Brandwerende kleppen worden doorgaans met een horizontale klepas geplaatst. Niettemin kunnen brandkleppen - indien in deze configuratie getest - eveneens met een verticale klepas geplaatst worden. Deze informatie is in principe opgenomen in het classificatierapport.
De afstand tussen twee brandwerende kleppen bedraagt minimaal 200 mm (zie afbeelding 80), tenzij een brandproefverslag anders aantoont. Bovendien dienen brandwerende kleppen op minimaal 75 mm van muren en plafonds aangebracht te worden. Dit is onder meer uit praktische overweging om de opvulling rondom de brandwerende klep te kunnen verzekeren. Tevens moet het bedieningsmechanisme voor het onderhoud bereikbaar en demonteerbaar blijven.
Bij op de muur bevestigde brandwerende kleppen is een bevestigingskader voorzien waarin de nodige openingen gemaakt zijn om de klep aan de massieve muur te bevestigen. Het kader van de opgebouwde brandwerende klep wordt bevestigd conform het proefverslag en de richtlijnen van de fabrikant. Hiervoor worden doorgaans schroeven, keilbouten of nagelankers gebruikt (minimaal Ø 6 mm).

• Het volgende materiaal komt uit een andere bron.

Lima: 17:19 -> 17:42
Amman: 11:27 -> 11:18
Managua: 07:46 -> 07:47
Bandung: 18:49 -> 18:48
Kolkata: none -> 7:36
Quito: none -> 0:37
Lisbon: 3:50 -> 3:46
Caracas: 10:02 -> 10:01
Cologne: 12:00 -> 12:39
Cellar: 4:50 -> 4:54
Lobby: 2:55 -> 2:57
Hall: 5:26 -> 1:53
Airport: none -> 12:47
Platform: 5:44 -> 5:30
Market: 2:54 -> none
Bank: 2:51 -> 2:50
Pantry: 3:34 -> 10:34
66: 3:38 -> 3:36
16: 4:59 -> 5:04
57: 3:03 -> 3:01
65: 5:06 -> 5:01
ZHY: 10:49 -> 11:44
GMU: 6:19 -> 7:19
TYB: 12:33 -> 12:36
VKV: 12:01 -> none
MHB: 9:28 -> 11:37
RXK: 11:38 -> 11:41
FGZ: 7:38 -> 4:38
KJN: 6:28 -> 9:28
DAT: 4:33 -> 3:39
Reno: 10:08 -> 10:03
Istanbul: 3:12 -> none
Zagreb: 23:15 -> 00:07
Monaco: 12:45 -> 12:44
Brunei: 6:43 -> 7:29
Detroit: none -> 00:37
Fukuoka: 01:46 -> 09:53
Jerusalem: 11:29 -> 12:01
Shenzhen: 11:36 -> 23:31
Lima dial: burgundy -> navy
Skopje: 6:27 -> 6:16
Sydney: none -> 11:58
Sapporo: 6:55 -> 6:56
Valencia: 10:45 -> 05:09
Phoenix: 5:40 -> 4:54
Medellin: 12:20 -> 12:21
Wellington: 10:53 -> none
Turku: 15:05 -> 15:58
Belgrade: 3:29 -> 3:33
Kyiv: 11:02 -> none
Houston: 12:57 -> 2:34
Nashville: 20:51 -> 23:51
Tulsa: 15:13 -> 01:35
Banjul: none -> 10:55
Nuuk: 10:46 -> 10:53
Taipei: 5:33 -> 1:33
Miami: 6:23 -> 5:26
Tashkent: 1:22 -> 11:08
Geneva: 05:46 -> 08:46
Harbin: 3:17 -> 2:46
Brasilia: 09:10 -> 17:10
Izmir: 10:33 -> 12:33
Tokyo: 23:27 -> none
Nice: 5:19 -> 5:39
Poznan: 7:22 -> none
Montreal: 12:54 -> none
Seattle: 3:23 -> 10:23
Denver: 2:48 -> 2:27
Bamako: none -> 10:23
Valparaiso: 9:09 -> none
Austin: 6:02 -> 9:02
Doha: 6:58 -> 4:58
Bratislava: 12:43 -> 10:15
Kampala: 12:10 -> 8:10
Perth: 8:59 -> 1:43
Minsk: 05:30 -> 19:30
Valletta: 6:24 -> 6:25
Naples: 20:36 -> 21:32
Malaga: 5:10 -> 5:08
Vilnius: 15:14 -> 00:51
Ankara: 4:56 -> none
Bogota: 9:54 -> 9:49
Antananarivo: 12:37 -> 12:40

Enkele bijzondere aandachtspunten:
- een vervorming (doorbuiging) van de bovenliggende draagvloer mag de goede werking van de brandwerende klep niet verhinderen
- een brandwerende klep zorgt voor een bijkomend ladingsverlies van de luchtkanalen. Hiermee dient bij de dimensionering van de installatie rekening gehouden te worden
- eventueel een flexibele mouw voorzien tussen de brandwerende klep en het luchtkanaal teneinde in geval van brand de thermische vervorming op te vangen zonder dat daarbij de stabiliteit van de klep in het gedrang komt. Hiervoor verwijzen we naar het proefverslag en de richt- lijnen van de fabrikant.
6. Ophangconstructie
De luchtkanalen dienen ondersteund en bevestigd te worden volgens de regels van goed vakmanschap.